この試合のあと、イアン・ライトがサリバの移籍が心配だと云っていた。いやなことを云うなあ。もちろん、彼はスペインではレアル・マドリッドの夏のトップターゲットだと噂され、若くしてあれだけの活躍をしていれば、実際オファーがあってもおかしくないと思う。彼は、現在アーセナルが契約更新したいひとりながら、こういうシーズンがつづけば選手もクラブを疑いはじめるだろうし、そうなればトッププレイヤーをとどめておくのが難しくなっていく。
ほかの選手も同じだ。アーセナルと特別な絆でもないかぎり、彼らはより魅力的なオファーに耳を傾けることになる。
ぼくは、サリバやその他の選手たちについて、アーセナルで目標達成するまではクラブに残ってくれるものだと信じているが、こうした試合やシーズンが繰り返されると、ほんとうに大丈夫か心配になってくる。
この試合は、じつにショッキングだった。いろいろな意味で。
PLが実質終わったいま、アーセナルファンとしてこのあとの楽しみはなんだろう。やはりCLか。先日のドロウでは、ファイナルまでにレアル、リヴァプールと対戦する可能性が高く、こちらもそうとうにタフだ。
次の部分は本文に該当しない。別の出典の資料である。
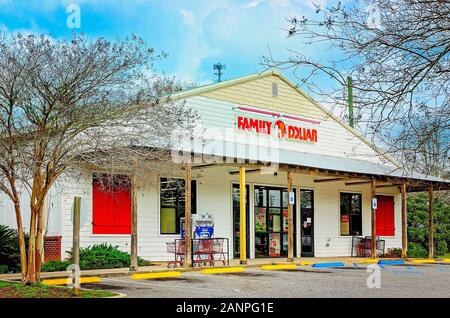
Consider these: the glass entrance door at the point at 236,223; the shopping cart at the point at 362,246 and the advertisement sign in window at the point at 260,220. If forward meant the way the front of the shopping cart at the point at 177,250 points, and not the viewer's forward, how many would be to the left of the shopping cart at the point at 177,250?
0

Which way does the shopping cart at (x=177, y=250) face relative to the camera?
to the viewer's left

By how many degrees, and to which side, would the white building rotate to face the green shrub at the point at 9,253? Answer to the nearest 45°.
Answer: approximately 90° to its right

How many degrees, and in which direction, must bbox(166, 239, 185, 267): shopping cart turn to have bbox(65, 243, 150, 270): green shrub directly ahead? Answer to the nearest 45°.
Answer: approximately 45° to its left

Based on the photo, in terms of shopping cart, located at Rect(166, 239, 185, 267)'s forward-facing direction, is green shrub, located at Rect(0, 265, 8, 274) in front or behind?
in front

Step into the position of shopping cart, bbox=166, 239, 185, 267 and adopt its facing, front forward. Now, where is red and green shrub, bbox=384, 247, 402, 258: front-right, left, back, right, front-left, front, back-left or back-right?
back-right

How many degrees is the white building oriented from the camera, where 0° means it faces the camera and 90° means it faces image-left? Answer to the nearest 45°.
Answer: approximately 315°

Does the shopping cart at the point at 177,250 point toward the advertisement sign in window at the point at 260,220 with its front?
no

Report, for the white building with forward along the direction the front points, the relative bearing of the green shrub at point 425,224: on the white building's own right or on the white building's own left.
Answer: on the white building's own left

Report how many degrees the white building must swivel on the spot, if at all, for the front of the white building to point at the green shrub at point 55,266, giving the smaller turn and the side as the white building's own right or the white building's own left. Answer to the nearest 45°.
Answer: approximately 90° to the white building's own right

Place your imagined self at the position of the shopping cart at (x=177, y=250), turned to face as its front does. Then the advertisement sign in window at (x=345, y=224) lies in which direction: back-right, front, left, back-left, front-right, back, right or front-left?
back-right
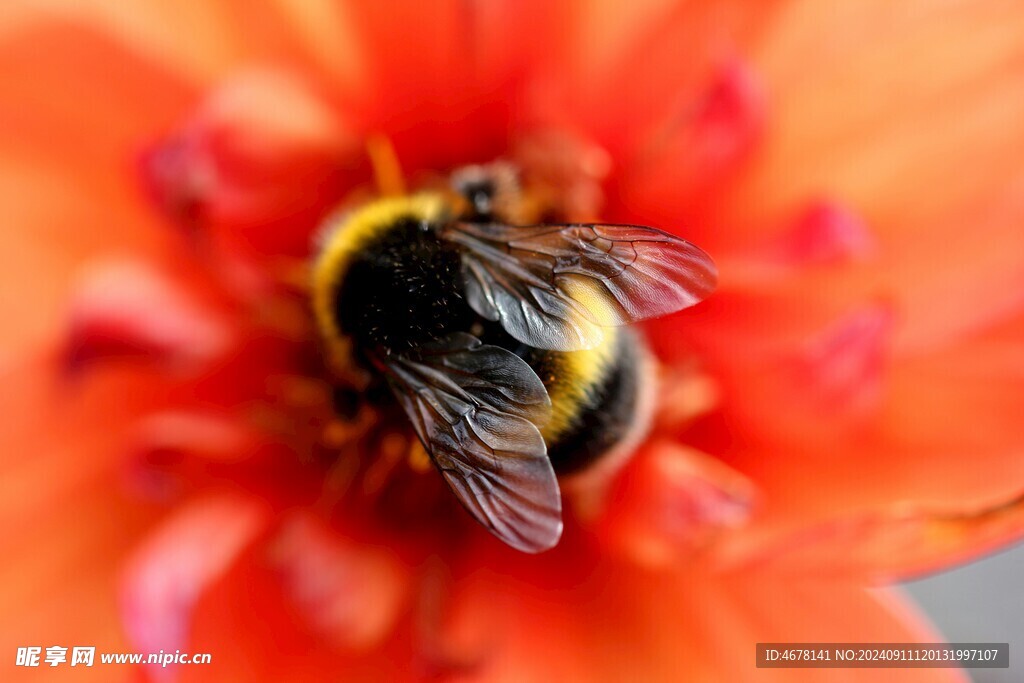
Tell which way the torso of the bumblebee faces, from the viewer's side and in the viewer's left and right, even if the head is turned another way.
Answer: facing away from the viewer and to the left of the viewer
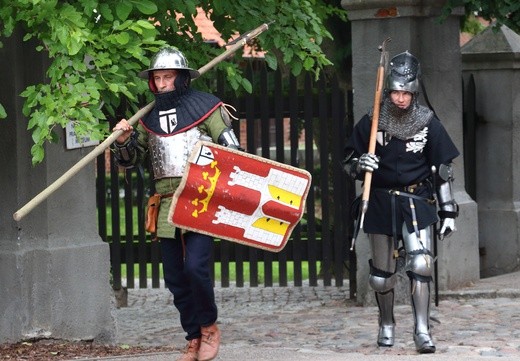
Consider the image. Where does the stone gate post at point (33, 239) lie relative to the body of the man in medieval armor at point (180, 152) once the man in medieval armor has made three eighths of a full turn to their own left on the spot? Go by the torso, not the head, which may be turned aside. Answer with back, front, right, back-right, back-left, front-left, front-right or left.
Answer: back-left

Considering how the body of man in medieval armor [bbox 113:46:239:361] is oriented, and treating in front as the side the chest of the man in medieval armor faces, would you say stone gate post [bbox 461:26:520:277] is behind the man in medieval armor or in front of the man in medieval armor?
behind

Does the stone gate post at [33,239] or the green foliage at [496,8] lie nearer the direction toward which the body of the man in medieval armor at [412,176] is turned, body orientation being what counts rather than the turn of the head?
the stone gate post

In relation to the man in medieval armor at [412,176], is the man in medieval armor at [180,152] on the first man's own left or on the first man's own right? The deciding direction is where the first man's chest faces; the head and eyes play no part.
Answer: on the first man's own right

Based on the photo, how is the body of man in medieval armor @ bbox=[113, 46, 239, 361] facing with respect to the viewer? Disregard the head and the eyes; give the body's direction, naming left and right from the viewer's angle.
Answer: facing the viewer and to the left of the viewer

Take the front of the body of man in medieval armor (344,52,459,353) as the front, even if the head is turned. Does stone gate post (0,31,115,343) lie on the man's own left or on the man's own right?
on the man's own right

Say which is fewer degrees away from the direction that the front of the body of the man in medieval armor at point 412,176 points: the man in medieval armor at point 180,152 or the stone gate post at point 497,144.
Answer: the man in medieval armor

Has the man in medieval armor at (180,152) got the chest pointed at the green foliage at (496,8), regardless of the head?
no

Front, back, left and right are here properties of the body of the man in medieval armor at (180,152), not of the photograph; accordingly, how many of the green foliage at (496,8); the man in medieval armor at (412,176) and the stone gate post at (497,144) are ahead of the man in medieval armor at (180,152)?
0

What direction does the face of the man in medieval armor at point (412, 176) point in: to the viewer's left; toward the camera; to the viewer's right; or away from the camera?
toward the camera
でも、ちょっとだけ楽観できるのは、アーセナルは守ろうとするチームが相手でなければ、いまだに強いのだよね。ビッグ6にしばらく敗けていないのがその証拠だ。黙っていても攻撃してくれる相手なら、また違う試合になる。
そういう意味ではPSV。彼らは、ラスト16でアーセナルと対戦する自分たちがアンダードッグだとわかっているだろうし、いまのアーセナルに結果を出しているニューカッスル(アーセナルに3連勝中)や今回のWHU(エミレーツで2連勝中)の戦いかたをしっかりと研究するはずだ。バック5のディープブロックと、ペネトレイション。それらの試合にはそうしたアーセナルが苦手とする要素がつまっている。
彼らにホーム/アウェイで勝ち抜けるのは、思っている以上に簡単じゃないかもしれない。
まだシーズンは終わっていない。当面の課題は、このハートブレイキングから立ち直ること。水曜のフォレストがわりと正念場になりそうな予感。